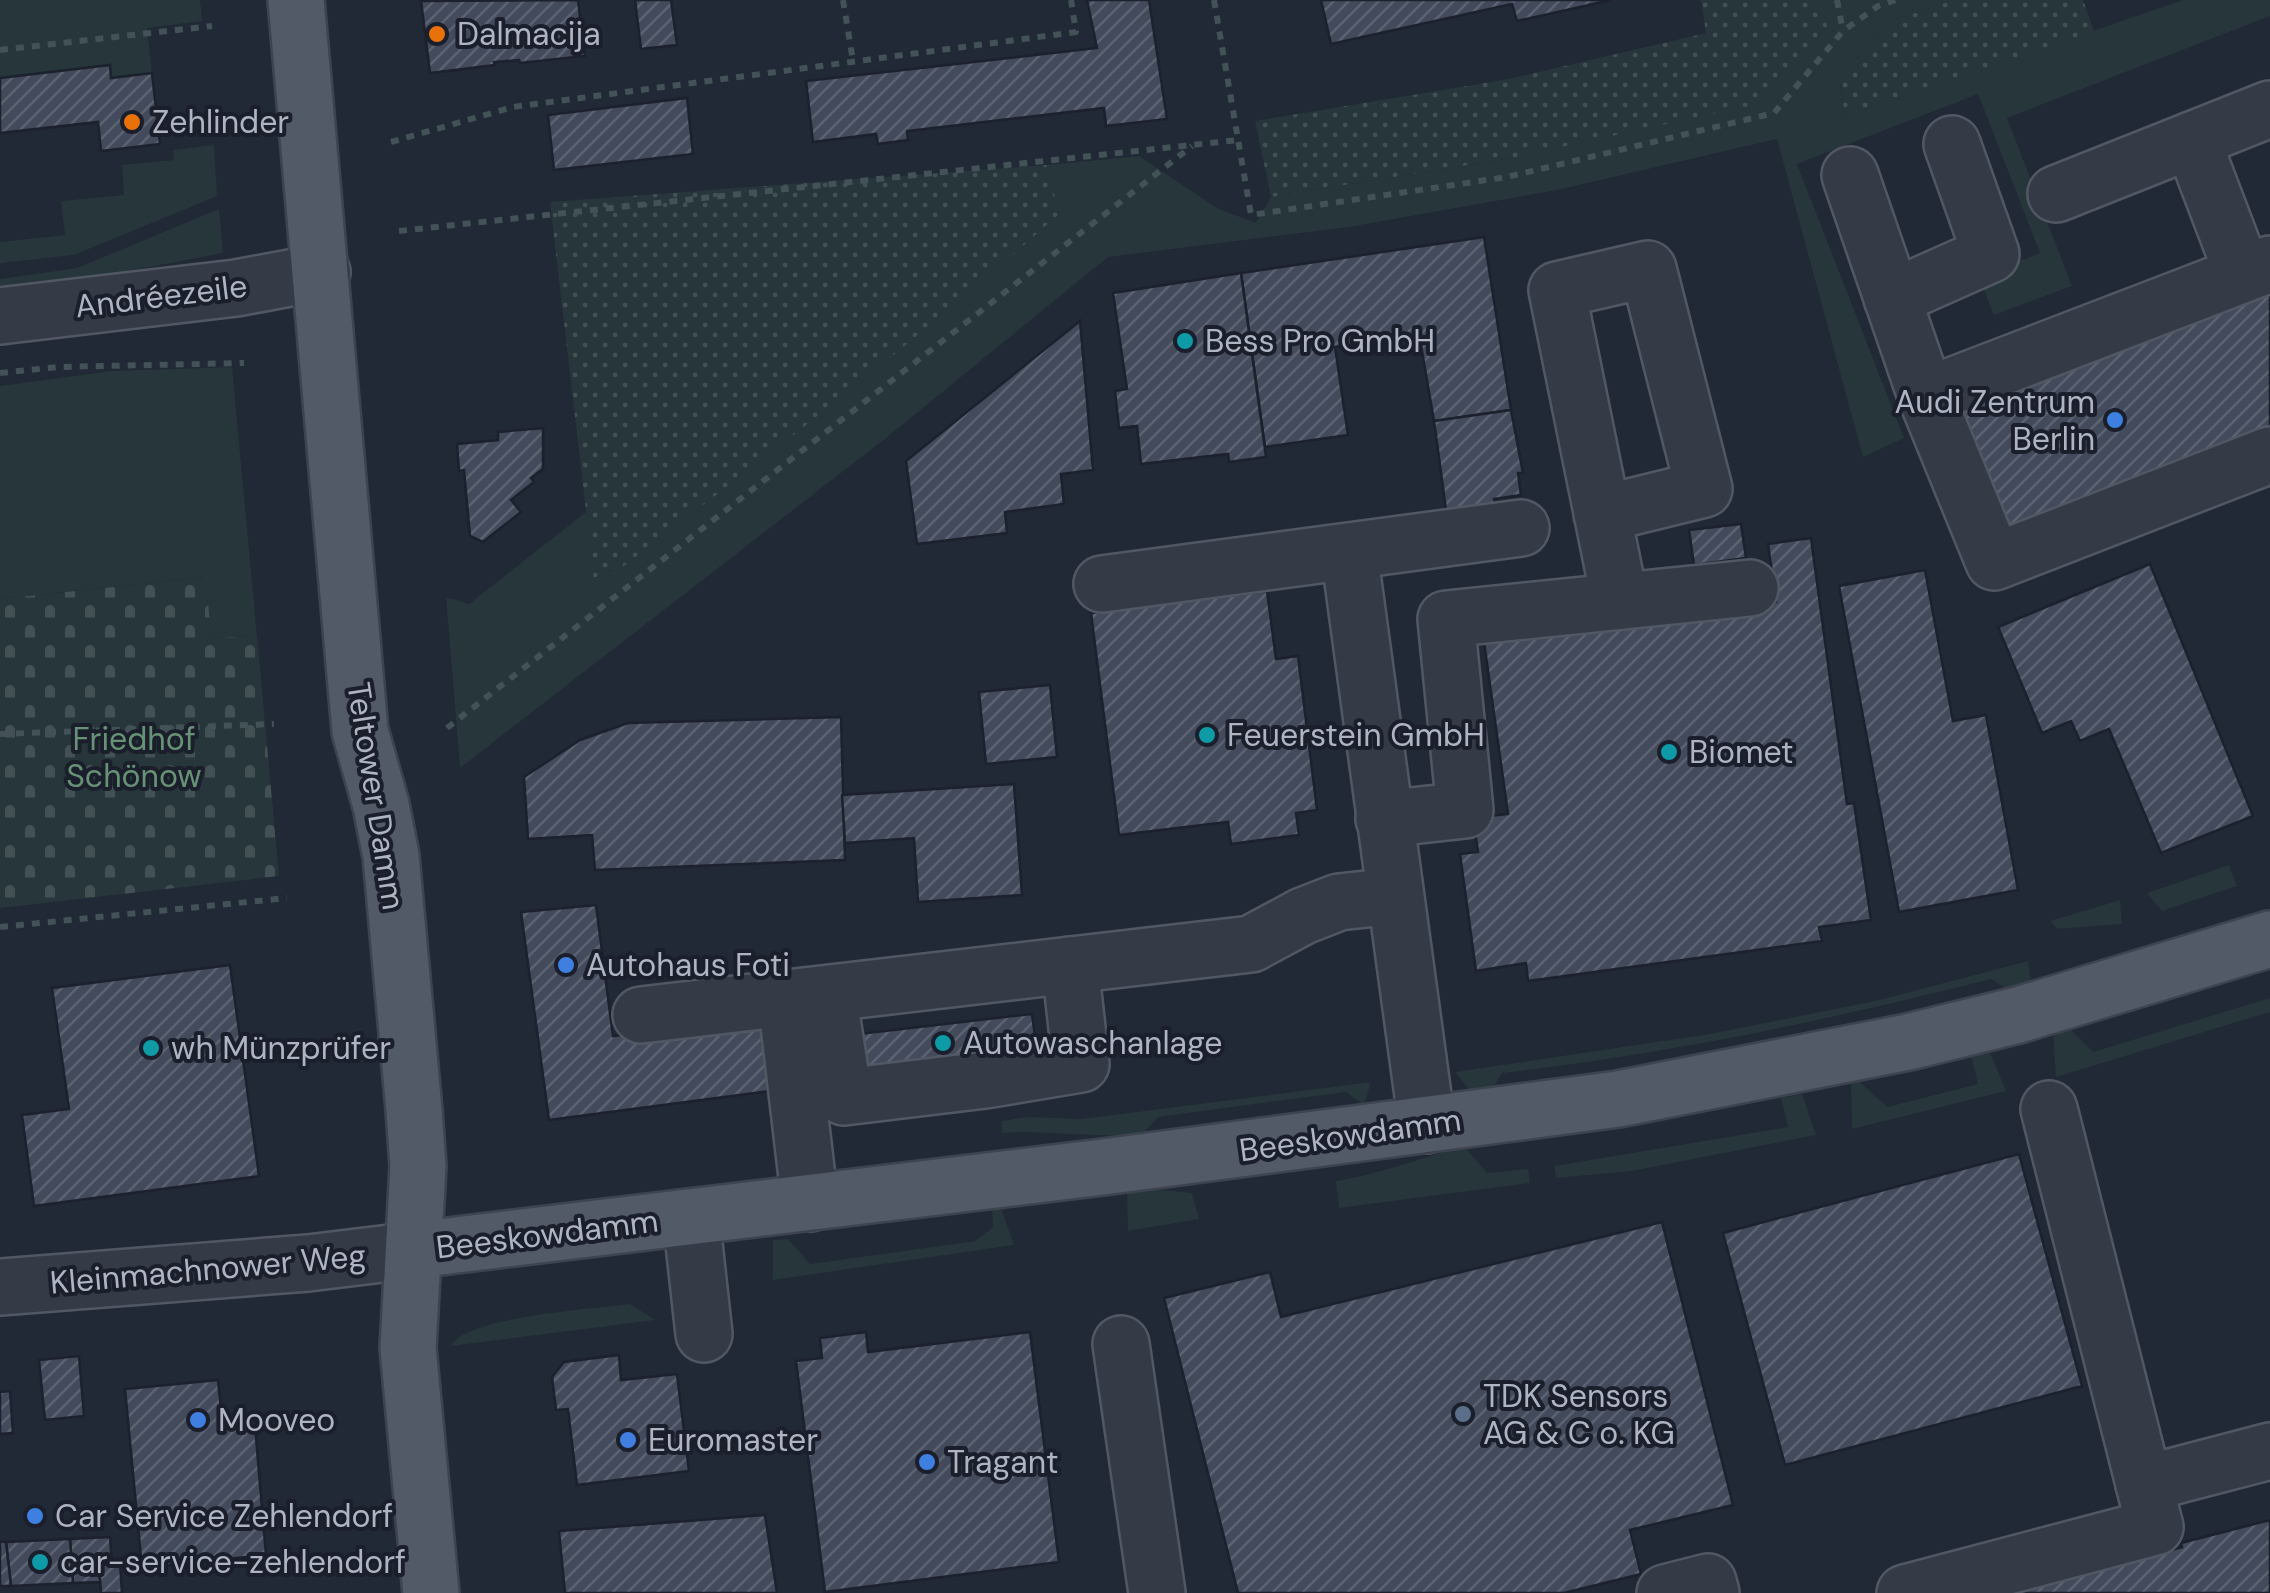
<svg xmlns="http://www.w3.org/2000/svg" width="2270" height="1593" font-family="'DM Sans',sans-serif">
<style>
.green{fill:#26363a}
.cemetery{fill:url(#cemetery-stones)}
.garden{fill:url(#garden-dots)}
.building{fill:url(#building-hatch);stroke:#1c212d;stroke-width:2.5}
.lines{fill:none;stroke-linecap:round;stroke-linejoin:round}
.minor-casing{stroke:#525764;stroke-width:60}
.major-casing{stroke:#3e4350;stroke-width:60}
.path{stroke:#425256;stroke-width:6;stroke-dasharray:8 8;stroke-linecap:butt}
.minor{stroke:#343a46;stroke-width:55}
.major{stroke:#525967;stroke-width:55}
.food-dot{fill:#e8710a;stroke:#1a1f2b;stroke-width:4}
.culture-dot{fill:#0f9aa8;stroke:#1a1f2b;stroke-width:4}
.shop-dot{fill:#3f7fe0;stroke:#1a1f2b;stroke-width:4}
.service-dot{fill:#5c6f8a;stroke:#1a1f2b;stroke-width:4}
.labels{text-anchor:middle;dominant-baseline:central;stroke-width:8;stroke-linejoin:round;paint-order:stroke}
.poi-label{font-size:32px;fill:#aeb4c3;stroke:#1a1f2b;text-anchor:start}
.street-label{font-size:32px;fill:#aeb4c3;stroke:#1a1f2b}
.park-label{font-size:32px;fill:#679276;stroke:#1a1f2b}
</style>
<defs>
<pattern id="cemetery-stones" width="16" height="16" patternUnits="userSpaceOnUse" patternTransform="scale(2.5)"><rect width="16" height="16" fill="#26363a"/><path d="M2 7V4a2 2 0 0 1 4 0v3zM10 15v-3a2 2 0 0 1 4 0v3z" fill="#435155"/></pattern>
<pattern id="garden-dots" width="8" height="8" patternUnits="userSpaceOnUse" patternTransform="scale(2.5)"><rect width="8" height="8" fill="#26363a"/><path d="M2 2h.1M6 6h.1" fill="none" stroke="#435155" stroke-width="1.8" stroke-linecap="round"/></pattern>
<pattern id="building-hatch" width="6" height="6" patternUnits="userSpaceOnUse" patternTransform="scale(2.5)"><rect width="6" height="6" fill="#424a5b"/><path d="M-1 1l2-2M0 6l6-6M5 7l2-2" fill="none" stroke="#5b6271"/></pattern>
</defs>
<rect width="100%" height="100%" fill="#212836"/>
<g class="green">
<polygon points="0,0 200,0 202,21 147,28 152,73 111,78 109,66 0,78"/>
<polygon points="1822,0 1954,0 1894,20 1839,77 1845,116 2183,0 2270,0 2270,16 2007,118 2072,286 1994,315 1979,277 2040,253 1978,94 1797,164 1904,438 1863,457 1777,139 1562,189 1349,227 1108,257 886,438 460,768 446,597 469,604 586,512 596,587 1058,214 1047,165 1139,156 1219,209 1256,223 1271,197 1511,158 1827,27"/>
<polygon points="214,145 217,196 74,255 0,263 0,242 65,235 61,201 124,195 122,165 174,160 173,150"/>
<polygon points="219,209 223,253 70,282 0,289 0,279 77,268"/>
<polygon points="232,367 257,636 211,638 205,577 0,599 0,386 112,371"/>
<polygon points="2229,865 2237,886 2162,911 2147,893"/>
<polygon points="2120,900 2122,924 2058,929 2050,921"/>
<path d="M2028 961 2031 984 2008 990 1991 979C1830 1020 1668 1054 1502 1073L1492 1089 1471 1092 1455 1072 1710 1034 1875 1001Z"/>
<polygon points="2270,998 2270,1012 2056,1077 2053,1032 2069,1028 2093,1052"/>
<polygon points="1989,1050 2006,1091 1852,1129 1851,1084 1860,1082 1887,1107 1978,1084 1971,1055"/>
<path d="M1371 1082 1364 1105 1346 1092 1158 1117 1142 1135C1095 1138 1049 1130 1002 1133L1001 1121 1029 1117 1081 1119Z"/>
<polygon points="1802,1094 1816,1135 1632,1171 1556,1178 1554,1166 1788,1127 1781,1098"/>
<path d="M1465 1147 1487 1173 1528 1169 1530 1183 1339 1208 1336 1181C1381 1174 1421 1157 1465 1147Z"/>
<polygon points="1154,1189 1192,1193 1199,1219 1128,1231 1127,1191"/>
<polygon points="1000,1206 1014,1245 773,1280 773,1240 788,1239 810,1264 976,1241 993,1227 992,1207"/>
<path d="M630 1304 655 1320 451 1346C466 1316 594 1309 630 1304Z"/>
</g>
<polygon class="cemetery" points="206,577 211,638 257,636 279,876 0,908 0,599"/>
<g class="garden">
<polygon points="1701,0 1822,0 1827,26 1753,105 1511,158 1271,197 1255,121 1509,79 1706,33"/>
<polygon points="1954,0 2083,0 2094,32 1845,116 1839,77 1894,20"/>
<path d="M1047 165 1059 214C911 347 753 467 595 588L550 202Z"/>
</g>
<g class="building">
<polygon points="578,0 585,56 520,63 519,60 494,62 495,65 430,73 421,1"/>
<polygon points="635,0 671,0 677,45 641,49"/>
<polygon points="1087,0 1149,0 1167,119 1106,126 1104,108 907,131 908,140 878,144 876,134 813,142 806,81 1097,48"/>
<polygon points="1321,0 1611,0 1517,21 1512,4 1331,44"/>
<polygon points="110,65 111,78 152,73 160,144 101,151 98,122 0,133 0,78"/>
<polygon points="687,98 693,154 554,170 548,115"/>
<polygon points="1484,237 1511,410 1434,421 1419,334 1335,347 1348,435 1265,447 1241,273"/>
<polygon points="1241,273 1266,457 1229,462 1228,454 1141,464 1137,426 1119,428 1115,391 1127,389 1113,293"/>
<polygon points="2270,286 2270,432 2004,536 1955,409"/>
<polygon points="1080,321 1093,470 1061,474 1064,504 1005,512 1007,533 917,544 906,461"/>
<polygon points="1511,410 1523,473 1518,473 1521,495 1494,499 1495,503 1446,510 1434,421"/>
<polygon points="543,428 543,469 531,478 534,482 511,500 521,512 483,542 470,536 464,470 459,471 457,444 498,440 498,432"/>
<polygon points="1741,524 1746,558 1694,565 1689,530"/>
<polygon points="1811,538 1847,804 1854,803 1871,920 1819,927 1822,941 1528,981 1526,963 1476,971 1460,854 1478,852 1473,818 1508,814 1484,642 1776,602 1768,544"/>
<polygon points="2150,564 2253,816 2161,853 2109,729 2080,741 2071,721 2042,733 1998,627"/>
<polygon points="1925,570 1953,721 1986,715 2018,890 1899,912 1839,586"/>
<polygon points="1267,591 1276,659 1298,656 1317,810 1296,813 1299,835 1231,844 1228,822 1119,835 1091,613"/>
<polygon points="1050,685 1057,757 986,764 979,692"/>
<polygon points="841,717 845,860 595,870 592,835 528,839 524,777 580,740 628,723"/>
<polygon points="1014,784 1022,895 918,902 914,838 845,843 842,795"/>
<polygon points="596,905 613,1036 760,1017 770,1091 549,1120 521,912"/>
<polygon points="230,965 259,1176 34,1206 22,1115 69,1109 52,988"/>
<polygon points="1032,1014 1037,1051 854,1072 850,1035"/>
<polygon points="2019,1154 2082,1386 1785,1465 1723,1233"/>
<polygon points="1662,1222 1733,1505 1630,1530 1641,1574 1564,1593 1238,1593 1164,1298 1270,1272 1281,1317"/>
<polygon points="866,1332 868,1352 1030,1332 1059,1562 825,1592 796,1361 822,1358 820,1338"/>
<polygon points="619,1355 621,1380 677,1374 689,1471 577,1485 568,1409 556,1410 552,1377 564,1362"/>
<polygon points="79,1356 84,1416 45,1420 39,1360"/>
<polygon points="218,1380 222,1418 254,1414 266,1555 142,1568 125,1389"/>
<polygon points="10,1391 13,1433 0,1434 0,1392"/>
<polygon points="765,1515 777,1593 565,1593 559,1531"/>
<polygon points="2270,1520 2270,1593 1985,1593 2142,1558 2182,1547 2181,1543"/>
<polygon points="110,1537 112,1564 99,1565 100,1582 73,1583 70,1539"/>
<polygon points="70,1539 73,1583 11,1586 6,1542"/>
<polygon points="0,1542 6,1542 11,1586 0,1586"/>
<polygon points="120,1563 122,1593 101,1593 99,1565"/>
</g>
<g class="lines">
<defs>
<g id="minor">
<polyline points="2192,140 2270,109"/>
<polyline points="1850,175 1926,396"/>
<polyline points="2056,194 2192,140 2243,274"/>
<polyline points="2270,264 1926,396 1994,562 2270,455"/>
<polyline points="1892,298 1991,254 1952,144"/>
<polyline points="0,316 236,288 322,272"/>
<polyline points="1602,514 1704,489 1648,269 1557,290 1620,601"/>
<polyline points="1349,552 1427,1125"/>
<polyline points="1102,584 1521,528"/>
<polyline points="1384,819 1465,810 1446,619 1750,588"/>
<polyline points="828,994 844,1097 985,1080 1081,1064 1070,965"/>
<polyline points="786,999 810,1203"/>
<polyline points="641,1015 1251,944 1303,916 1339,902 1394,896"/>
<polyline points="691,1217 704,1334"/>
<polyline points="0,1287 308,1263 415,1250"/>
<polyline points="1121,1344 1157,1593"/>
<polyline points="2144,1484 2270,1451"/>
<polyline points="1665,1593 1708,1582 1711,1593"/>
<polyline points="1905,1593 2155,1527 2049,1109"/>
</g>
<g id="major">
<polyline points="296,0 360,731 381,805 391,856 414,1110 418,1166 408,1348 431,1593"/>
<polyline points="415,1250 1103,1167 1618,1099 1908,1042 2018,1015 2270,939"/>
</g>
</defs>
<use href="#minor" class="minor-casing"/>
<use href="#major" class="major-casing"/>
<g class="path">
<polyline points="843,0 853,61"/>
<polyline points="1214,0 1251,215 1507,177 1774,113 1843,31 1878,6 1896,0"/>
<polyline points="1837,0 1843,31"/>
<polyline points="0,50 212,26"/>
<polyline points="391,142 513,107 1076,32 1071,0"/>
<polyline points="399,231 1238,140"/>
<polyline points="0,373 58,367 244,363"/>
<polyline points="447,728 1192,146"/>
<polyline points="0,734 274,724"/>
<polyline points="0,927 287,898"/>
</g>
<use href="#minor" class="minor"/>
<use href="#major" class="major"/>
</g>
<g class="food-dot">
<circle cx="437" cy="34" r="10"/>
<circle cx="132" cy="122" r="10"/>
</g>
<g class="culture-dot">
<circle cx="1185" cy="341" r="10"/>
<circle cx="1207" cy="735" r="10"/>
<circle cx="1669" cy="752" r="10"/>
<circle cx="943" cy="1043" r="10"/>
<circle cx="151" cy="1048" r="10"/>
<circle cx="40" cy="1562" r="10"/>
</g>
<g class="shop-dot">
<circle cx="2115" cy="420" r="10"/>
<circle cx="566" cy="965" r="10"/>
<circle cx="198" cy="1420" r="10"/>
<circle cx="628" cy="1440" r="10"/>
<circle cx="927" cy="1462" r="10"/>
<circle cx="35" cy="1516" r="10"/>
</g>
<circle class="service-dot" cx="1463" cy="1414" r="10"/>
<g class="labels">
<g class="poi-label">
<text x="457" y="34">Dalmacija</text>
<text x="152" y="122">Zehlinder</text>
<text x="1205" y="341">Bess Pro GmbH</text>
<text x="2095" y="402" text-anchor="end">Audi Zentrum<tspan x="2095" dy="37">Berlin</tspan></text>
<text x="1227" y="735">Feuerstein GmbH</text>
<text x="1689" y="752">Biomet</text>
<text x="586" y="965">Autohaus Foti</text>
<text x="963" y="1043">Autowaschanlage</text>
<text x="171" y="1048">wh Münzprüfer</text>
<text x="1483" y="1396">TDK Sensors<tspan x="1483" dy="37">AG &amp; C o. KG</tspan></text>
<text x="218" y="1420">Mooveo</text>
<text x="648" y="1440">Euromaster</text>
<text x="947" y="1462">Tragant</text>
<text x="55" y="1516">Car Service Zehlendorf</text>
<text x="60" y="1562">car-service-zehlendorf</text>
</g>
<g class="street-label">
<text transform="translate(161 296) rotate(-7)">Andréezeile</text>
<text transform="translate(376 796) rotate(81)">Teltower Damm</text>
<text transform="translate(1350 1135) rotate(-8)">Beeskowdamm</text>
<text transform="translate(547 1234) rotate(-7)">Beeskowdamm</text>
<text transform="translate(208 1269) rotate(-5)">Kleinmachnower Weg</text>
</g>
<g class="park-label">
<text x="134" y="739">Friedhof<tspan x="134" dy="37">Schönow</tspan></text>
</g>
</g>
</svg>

------------------------------------

» EXERCISE DETAILS
Show every line of the records above that contains the word "lines".

» TASK SOLUTION
.lines{fill:none;stroke-linecap:round;stroke-linejoin:round}
<g class="lines">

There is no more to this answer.